When trying to crack an unsolved case, a useful question to pose is: Cui Bono? I learned this in Criminal Law classes many moons ago. The lesson has been reinforced through years of reading detective fiction and watching TV cop dramas, in which the question is asked in less academically Latinate terms. To Whose Benefit? Or more colloquially and less grammatically translated: Who Benefits?
This motive-locating question kept popping into my mind the last few days, as the recent Oregon school shootings were rehearsed and analyzed . . . and the ‘gun control discussion’ once again washed up on the shores of national consciousness, accompanied by the expected flotsam of enforce-existing-statutes, it’s-a-mental-health-problem-not-a-gun-problem, criminals-don’t-follow-laws-anyway-so-what’s-the-point, and (thank you Jeb!) stuff-happens on one side, and the predictable jetsam of plug-gunshow-loopholes, expand-background-checks, restrict-ammunition-clips, and forbid-military-style-automatic-weapons on the other. (I'm not even counting the Obama-Is-Coming-To-Take-My-Guns or the More-Guns-Equal-Less-Gun-Violence idiots.)

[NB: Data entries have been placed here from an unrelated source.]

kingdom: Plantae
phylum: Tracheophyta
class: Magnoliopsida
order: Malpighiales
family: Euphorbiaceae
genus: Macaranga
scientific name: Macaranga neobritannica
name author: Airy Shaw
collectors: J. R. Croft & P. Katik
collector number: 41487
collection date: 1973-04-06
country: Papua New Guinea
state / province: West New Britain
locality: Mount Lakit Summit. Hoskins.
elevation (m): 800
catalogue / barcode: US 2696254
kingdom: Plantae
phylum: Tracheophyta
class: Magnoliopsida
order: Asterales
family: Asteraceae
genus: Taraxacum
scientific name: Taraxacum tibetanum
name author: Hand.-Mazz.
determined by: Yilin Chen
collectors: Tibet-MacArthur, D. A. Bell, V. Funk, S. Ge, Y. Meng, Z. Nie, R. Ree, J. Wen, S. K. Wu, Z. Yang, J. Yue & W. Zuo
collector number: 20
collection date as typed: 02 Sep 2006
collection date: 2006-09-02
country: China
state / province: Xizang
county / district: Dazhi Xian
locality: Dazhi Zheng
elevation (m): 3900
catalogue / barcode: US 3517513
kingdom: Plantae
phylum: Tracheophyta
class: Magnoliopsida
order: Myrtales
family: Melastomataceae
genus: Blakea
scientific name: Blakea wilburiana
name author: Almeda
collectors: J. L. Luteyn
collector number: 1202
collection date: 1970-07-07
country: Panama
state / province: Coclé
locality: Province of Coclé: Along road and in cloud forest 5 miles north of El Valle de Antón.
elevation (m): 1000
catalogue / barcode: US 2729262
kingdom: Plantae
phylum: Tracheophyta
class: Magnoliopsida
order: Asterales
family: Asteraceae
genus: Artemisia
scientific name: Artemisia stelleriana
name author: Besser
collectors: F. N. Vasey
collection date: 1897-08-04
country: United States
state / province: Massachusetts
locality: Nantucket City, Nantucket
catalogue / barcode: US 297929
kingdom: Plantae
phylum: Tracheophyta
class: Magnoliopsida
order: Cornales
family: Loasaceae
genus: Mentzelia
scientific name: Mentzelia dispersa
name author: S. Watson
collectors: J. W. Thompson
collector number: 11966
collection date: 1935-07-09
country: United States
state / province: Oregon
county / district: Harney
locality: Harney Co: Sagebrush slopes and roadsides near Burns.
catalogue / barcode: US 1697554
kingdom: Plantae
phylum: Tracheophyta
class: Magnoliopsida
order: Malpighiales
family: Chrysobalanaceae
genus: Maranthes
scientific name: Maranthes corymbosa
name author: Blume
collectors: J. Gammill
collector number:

As anyone who knows me or has read my previous blogs and op-eds on guns realizes, I agree with the jetsam. But I think that ‘my side’ is missing an important point, if it really wants to change this country’s gun culture. Cui Bono? Who benefits from resisting gun control measures? We have to know the profiteers in order to combat their influence. Simply making outraged moral arguments or trying to shame cowardly politicians just doesn’t cut it, as we certainly should have figured out by now.
The easy answer to 'who benefits,' of course, is the National Rifle Association (and the politicians pandering for its approval). And if one digs a little deeper, armament and ammunition manufacturers who fund and control the NRA. All of this is pretty obvious.
What’s not so obvious is the network of corporate and ideological interests uniting many enterprises and initiatives that benefit financially from 2nd Amendment absolutism. These would include the for-profit private prison industry and the for-profit bail bond industry, both integral corporate components of ALEC (American Legislative Exchange Council), an umbrella organization responsible for drafting ‘model bills’ that benefit its members and that Republican-controlled state legislators have enacted into law. Many of these laws have to do with guns: stand-your-ground laws and open-carry laws to name a few . . . not to mention ALEC-backed opposition to any and all gun control efforts. Although it might seem paradoxical, ALEC’s advocacy of privatizing key components of the U.S. justice system fits neatly with its advocacy of unfettered access to guns.
How? The more our society becomes criminalized, and the more criminalization is handled by private corporations, everyone (if everyone means ALEC members) benefits. On both ends! More fear of crime: more weapons. More weapons, more profit and more crime. More crime, more high bails and incarceration. More high bails and incarceration, more profit.
This circle jerk encompasses anti-immigration efforts as well, as ALEC supports anti-immigrant mandatory incarceration measures. And the ‘war on drugs’ with its attendant, disastrous, mandatory sentencing. And the push to try juvenile offenders as adults (more moolah for private prisons). Even, tangentially, the media’s fixation on florid mass shootings (easily ‘analyzed’ as occurrences that tighter gun laws would not prevent) rather than on the appalling number of ‘routine’ firearm murders and accidental killings and suicides that take the lives of approximately 30,000 citizens a year (a grim statistic that actually could be positively impacted by tighter gun laws).
In all these instances, the potent profit-producer of enhanced public paranoia drives up gun sales and stokes the cultural anxieties that keep fearful citizens electing ALEC-backed politicians to state and national office.
Cui Bono? Not the interests of the vast majority of U.S. citizens who support reasonable gun control measures. Maybe if we look seriously at who does, we might be able to effect meaningful change.